[SELECTED TEXT]
* * * * *

Insulating walls

Sections of this story: Overview: Essential Knowledge | Techniques, materials and tools | Taking it further

Overview: Essential Knowledge

Installing batt insulation in an attic Photo: Karen Doherty

Insulation is one element in a tightly knit construction system intended to improve indoor comfort and reduce energy consumption. In rehab work, installing insulation or improving existing insulation levels will be critical in providing comfort.

Insulation should never be applied without considering its effect on other aspects of construction. Some factors to consider when evaluating wall insulation are density and compressibility, air leakage, moisture control, fire safety, and wall construction in existing homes.

R-value

Each type of insulation has a density at which its R-value per inch is greatest, but reaching this density is not always cost-effective.

For 3 1 /2-inch thick fiberglass batts, an R-13 batt contains 40 percent more material. An R-15 batt contains 180 percent more material, than an R-11 batt (Fig. 1).

* * * * *

[DATASET ENTRIES]
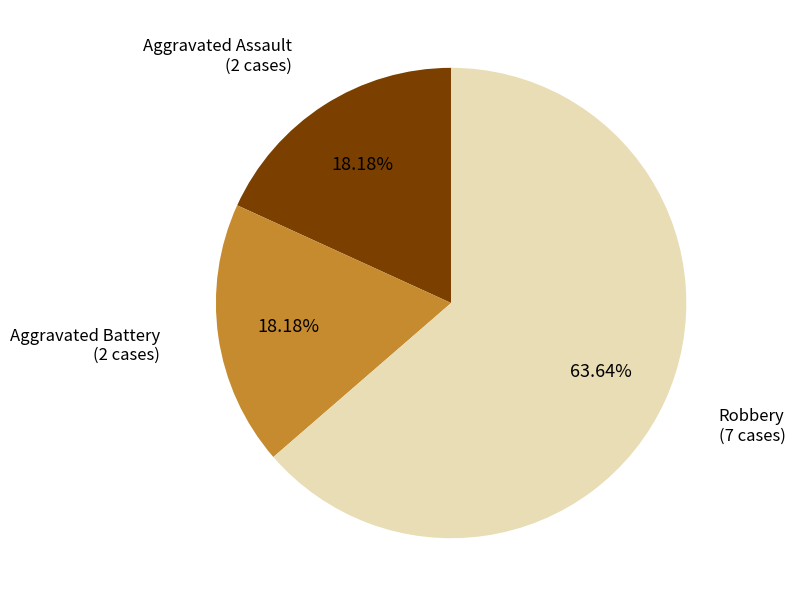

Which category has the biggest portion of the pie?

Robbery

* * * * *

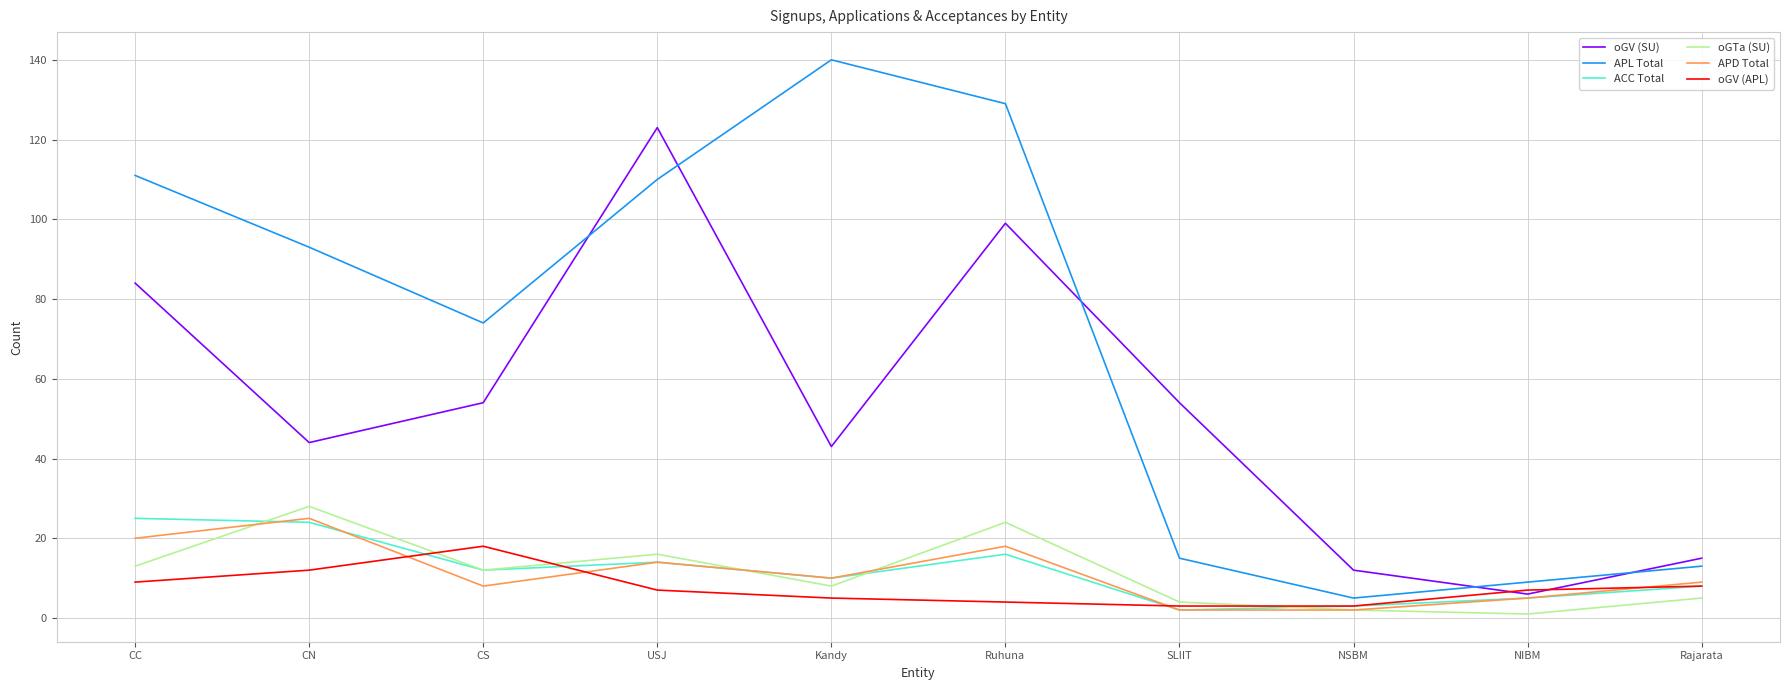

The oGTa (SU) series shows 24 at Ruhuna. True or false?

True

* * * * *

[EXERCISE PROMPT] Transcribe the wall insulation text above in full, word for word.

[ANSWER BOX]
Insulating walls

Sections of this story: Overview: Essential Knowledge | Techniques, materials and tools | Taking it further

Overview: Essential Knowledge

Installing batt insulation in an attic Photo: Karen Doherty

Insulation is one element in a tightly knit construction system intended to improve indoor comfort and reduce energy consumption. In rehab work, installing insulation or improving existing insulation levels will be critical in providing comfort.

Insulation should never be applied without considering its effect on other aspects of construction. Some factors to consider when evaluating wall insulation are density and compressibility, air leakage, moisture control, fire safety, and wall construction in existing homes.

R-value

Each type of insulation has a density at which its R-value per inch is greatest, but reaching this density is not always cost-effective.

For 3 1 /2-inch thick fiberglass batts, an R-13 batt contains 40 percent more material. An R-15 batt contains 180 percent more material, than an R-11 batt (Fig. 1).